Vector index

Vector index in row-oriented tables is created using the same syntax as secondary indexes, by specifying vector_kmeans_tree as the index type. Subset of syntax available for vector indexes:

CREATE TABLE `<table_name>` (
    ...
    INDEX `<index_name>`
        GLOBAL
        [SYNC]
        USING vector_kmeans_tree
        ON ( <index_columns> )
        [COVER ( <cover_columns> )]
        [WITH ( <parameter_name> = <parameter_value>[, ...])]
    [,   ...]
)

Where:

  • <index_name> - unique index name for data access
  • SYNC - indicates synchronous data writing to the index.

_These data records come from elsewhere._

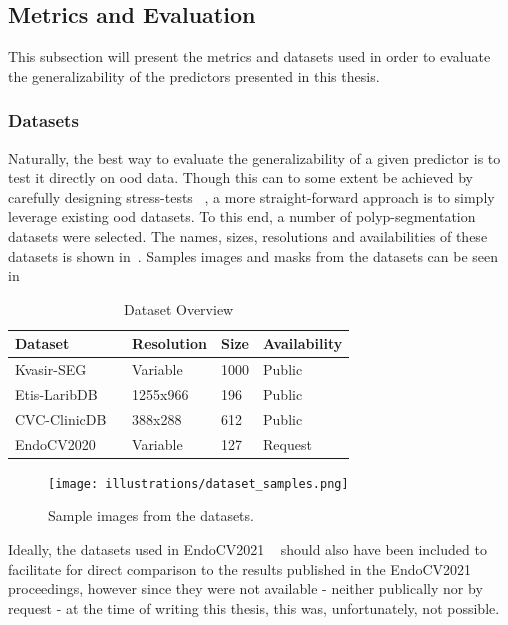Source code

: \subsection{Metrics and Evaluation} \label{metrics}
    This subsection will present the metrics and datasets used in order to evaluate the generalizability of the predictors presented in this thesis.  

    \subsubsection{Datasets} \label{datasets}
    Naturally, the best way to evaluate the generalizability of a given predictor is to test it directly on \gls{ood} data. Though this can to some extent be achieved by carefully designing stress-tests ~\cite{damour2020underspecification}, a more straight-forward approach is to simply leverage existing \gls{ood} datasets. To this end, a number of polyp-segmentation datasets were selected. The names, sizes, resolutions and availabilities of these datasets is shown in~. Samples images and masks from the datasets can be seen in~
    
    \begin{table}[htb]
        \centering
       \begin{tabularx}{\linewidth}{lXXX}
        \toprule
        Dataset & Resolution & Size & Availability \\
        \midrule
        Kvasir-SEG ~\cite{kvasir} & Variable & 1000 & Public \\
        Etis-LaribDB ~\cite{etis-larib} & 1255x966 & 196  & Public \\
        CVC-ClinicDB ~\cite{cvc-clinic} & 388x288 & 612  & Public \\
        EndoCV2020 ~\cite{endocv2020} & Variable & 127  & Request \\
        \bottomrule
    \end{tabularx}
        \caption{Dataset Overview}
        \label{tab:datasets}
    \end{table}
    
    \begin{figure}[htb]
        \centering
        \texttt{[image: illustrations/dataset\_samples.png]}
        \caption{Sample images from the datasets.}
        \label{fig:dataset_examples}
    \end{figure}
    
    Ideally, the datasets used in EndoCV2021 ~\cite{endocv2021} should also have been included to facilitate for direct comparison to the results published in the EndoCV2021 proceedings, however since they were not available - neither publically nor by request - at the time of writing this thesis, this was, unfortunately, not possible. 
    
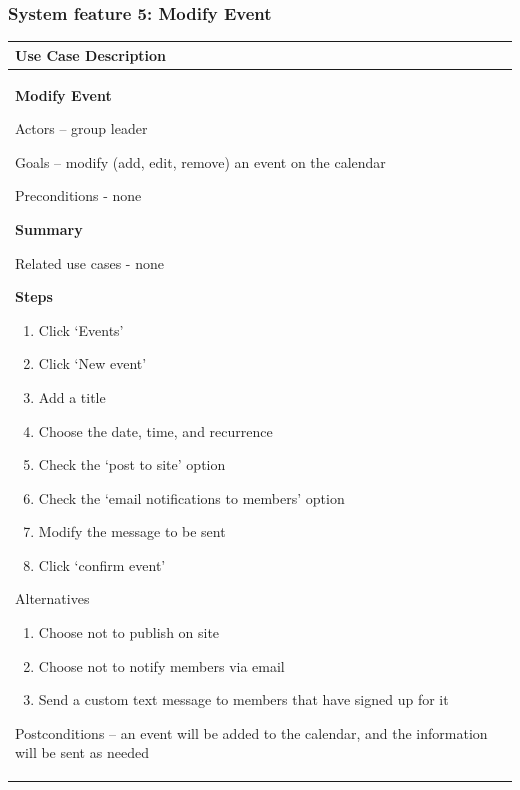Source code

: \documentclass[letterpaper]{article}
\newcommand\liststyleLviii{%
\renewcommand\theenumi{\arabic{enumi}}
\renewcommand\theenumii{\alph{enumii}}
\renewcommand\theenumiii{\roman{enumiii}}
\renewcommand\theenumiv{\arabic{enumiv}}
\renewcommand\labelenumi{\theenumi.}
\renewcommand\labelenumii{\theenumii.}
\renewcommand\labelenumiii{\theenumiii.}
\renewcommand\labelenumiv{\theenumiv.}
}
\newcommand\liststyleLix{%
\renewcommand\theenumi{\arabic{enumi}}
\renewcommand\theenumii{\alph{enumii}}
\renewcommand\theenumiii{\roman{enumiii}}
\renewcommand\theenumiv{\arabic{enumiv}}
\renewcommand\labelenumi{\theenumi.}
\renewcommand\labelenumii{\theenumii.}
\renewcommand\labelenumiii{\theenumiii.}
\renewcommand\labelenumiv{\theenumiv.}
}
\begin{document}
\bigskip

\subsubsection[System feature 5: Modify Event]{\rmfamily System feature
5: Modify Event}
\begin{flushleft}
\tablehead{}
\begin{supertabular}{|m{6.42126in}|}
\hline
\bfseries\color{black} Use Case Description\\\hline
{\bfseries\color{black} Modify Event}

{\color{black} Actors -- group leader}

{\color{black} Goals -- modify (add, edit, remove) an event on the
calendar}

{\color{black} Preconditions - none}

{\bfseries\color{black} Summary}

{\color{black} Related use cases - none}

{\bfseries\color{black} Steps}

\liststyleLviii
\begin{enumerate}
\item \color{black} Click {\textquoteleft}Events{\textquoteright}\item
\color{black} Click {\textquoteleft}New event{\textquoteright}\item
\color{black} Add a title\item \color{black} Choose the date, time, and
recurrence\item \color{black} Check the {\textquoteleft}post to
site{\textquoteright} option\item \color{black} Check the
{\textquoteleft}email notifications to members{\textquoteright}
option\item \color{black} Modify the message to be sent\item
\color{black} Click {\textquoteleft}confirm
event{\textquoteright}\end{enumerate}
{\color{black} Alternatives }

\liststyleLix
\begin{enumerate}
\item \color{black} Choose not to publish on site\item \color{black}
Choose not to notify members via email\item \color{black} Send a custom
text message to members that have signed up for it\end{enumerate}
\color{black} Postconditions -- an event will be added to the calendar,
and the information will be sent as needed\\\hline
\end{supertabular}
\end{flushleft}
\end{document}
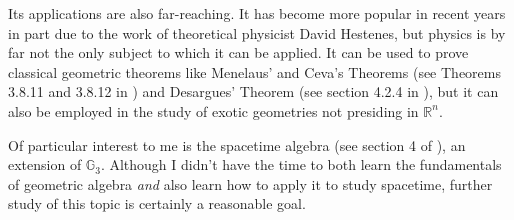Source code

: \documentclass[twoside,10pt]{article}
\begin{document}
Its applications are also far-reaching. It has become more popular in recent years in part due to the work of theoretical physicist David Hestenes, but physics is by far not the only subject to which it can be applied. It can be used to prove classical geometric theorems like Menelaus' and Ceva's Theorems (see Theorems 3.8.11 and 3.8.12 in \cite{geo}) and Desargues' Theorem (see section 4.2.4 in \cite{survey}), but it can also be employed in the study of exotic geometries not presiding in $\mathbb{R}^{n}$.

Of particular interest to me is the spacetime algebra (see section 4 of \cite{survey}), an extension of $\mathbb{G}_{3}$. Although I didn't have the time to both learn the fundamentals of geometric algebra \textit{and} also learn how to apply it to study spacetime, further study of this topic is certainly a reasonable goal.

\nocite{hestenes}

\printbibliography
\end{document}
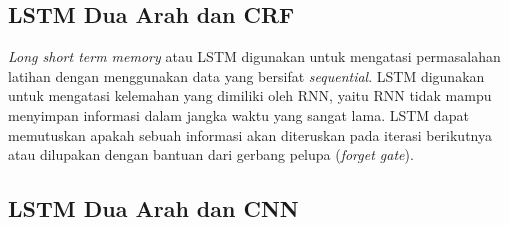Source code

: \subsection{LSTM Dua Arah dan CRF}

\textit{Long short term memory} atau LSTM digunakan untuk mengatasi permasalahan latihan dengan menggunakan data yang bersifat \textit{sequential}. LSTM digunakan untuk mengatasi kelemahan yang dimiliki oleh RNN, yaitu RNN tidak mampu menyimpan informasi dalam jangka waktu yang sangat lama. LSTM dapat memutuskan apakah sebuah informasi akan diteruskan pada iterasi berikutnya atau dilupakan dengan bantuan dari gerbang pelupa (\textit{forget gate}).

\subsection{LSTM Dua Arah dan CNN}


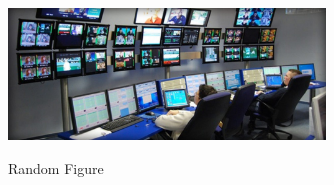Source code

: \begin{figure}[ht]
  \centering
  \caption[Random Figure]{Random Figure}
  \includegraphics[width=0.75\textwidth]{figures/monitoring.pdf}
  \label{fig:random_figure}
\end{figure}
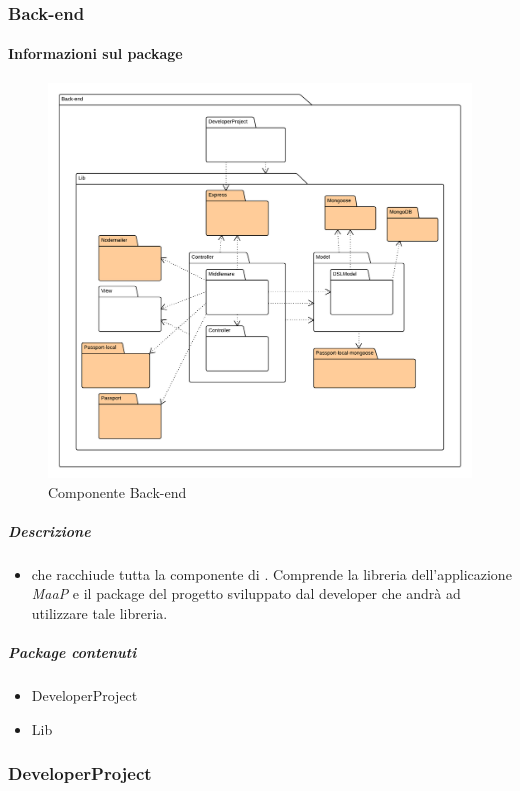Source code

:
  \subsubsection{Back-end}
  \paragraph{Informazioni sul package} 
    \begin{figure}[H] 
      \begin{center} 
        \includegraphics[width=\textwidth]{packages/Back-end.png}  
        \caption{Componente Back-end}
      \end{center}  
    \end{figure} 
  \subparagraph{Descrizione} 
    \begin{itemize}
    \item[]  che racchiude tutta la componente di . Comprende la libreria dell'applicazione \textit{MaaP} e il package del progetto sviluppato dal developer che andrà ad utilizzare tale libreria.
    \end{itemize} 
    \subparagraph{Package contenuti} 
    \begin{itemize}
        \item DeveloperProject
        \item Lib
    \end{itemize}
  \subsubsection{DeveloperProject}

This is the only currently available option, and it is used by default.
  • <index_columns> - comma-separated list of table columns used for index searches (the last column is used as embedding, others as filtering columns)
  • <cover_columns> - list of additional table columns stored in the index to enable retrieval without accessing the main table
  • <parameter_name> and <parameter_value> - list of key-value parameters:
  • common parameters for all vector indexes:
    • vector_dimension - embedding vector dimensionality (should be between 1 and 16384)
    • vector_type - vector value type (float, uint8, or int8)
    • distance - distance function (cosine, manhattan, or euclidean), mutually exclusive with similarity
    • similarity - similarity function (inner_product or cosine), mutually exclusive with distance
  • specific parameters for vector_kmeans_tree (read more about the index type):
    • clusters - number of centroids for k-means algorithm (should be between 2 and 2048)
    • levels - number of levels in the tree (should be between 1 and 16)
    • overlap_clusters - the number of nearest clusters to add each vector to (default 1)
    • the total number of nodes in the tree, calculated as clusters raised to the power of levels, should be no more than 1073741824
    • the product of vector_dimension and clusters should be no more than 4194304

Warning

It is recommended to create a vector index after loading data into the table, as an index created on an empty table will have only one cluster and will not speed up the search at all. For more details, see Updating Vector Indexes.

Warning

Supported only for row-oriented tables. Support for column-oriented tables is currently under development.

Example

CREATE TABLE user_articles (
    article_id Uint64,
    user String,
    title String,
    text String,
    embedding String,
    INDEX emb_cosine_idx GLOBAL SYNC USING vector_kmeans_tree
    ON (user, embedding) COVER (title, text)
    WITH (
        distance="cosine",
        vector_type="float",
        vector_dimension=512,
        clusters=128,
        levels=2,
        overlap_clusters=3
    ),
    PRIMARY KEY (article_id)
)